Day 14 — Ride-Sharing System Design Capstone

System Requirements

🎯 Functional Requirements

Riders request trips from location A → B
Real-time driver location tracking (GPS)
Nearest driver matching within radius
Fare estimation before confirmation
Surge pricing based on supply/demand
Trip lifecycle: request → match → pickup → dropoff → payment
Driver earnings, rider history

📊 Scale Targets

5M+ daily trips (Uber: ~8M)
2M+ active drivers pushing GPS every 4s
500K concurrent trips peak
P99 match latency < 2 seconds
Location updates: ~500K writes/sec
99.99% uptime (4.4 min/year downtime)
Multi-region: 70+ countries

⚡ Non-Functional

Low-latency geospatial queries
Strong consistency for payments
Eventual consistency for location
Horizontal scaling per city region
Graceful degradation on failures

🚫 Out of Scope

Route optimization (maps API)
Driver onboarding / KYC
ML fraud detection
Multi-stop rides
Scheduled rides

Core Design Concepts

📍 Geospatial Indexing

Redis GEOADD

Redis Geo uses Geohash encoding to store lat/lng as a sorted set score. GEORADIUS queries return nearby drivers in O(N+log M) time. Each city shard holds ~50K drivers in its geo index.

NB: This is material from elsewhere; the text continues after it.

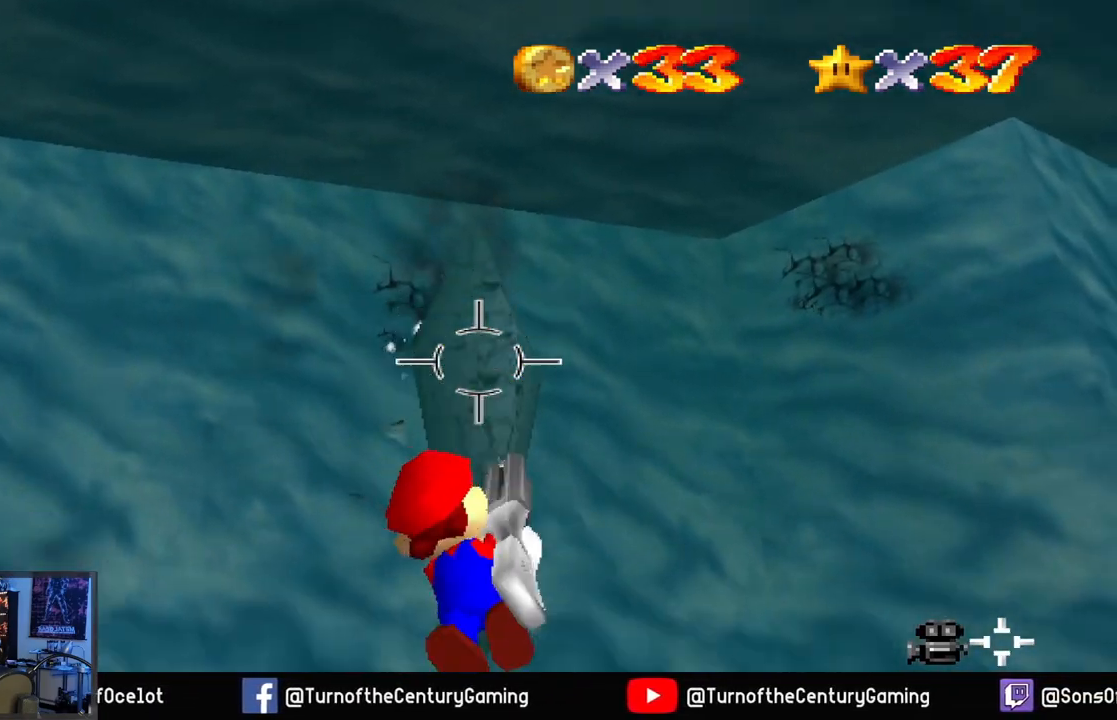
{"buttons": [], "left_stick": "up", "right_stick": "center", "events": [[117, "L1", "down"], [250, "L1", "up"]]}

Geohash cell ~150m at precision 6
GEODIST for exact distance calc
GEO index per city cluster

🔌 Real-Time: WebSocket vs Polling

WebSocket

Drivers maintain persistent WebSocket connections to push GPS every 4 seconds. Riders get WebSocket updates on driver ETA. HTTP polling at 4s would require 2M × 60 req/min = 120M req/min overhead.

WebSocket gateway per region
Heartbeat every 30s for liveness
Reconnect with exponential backoff

⚡ Matching Engine

GEORADIUS

On rider request: query Redis for drivers within 5km radius, filter by availability, rank by ETA (distance / avg_speed), send offer to top N drivers, first accept wins. If no match in 30s, expand radius.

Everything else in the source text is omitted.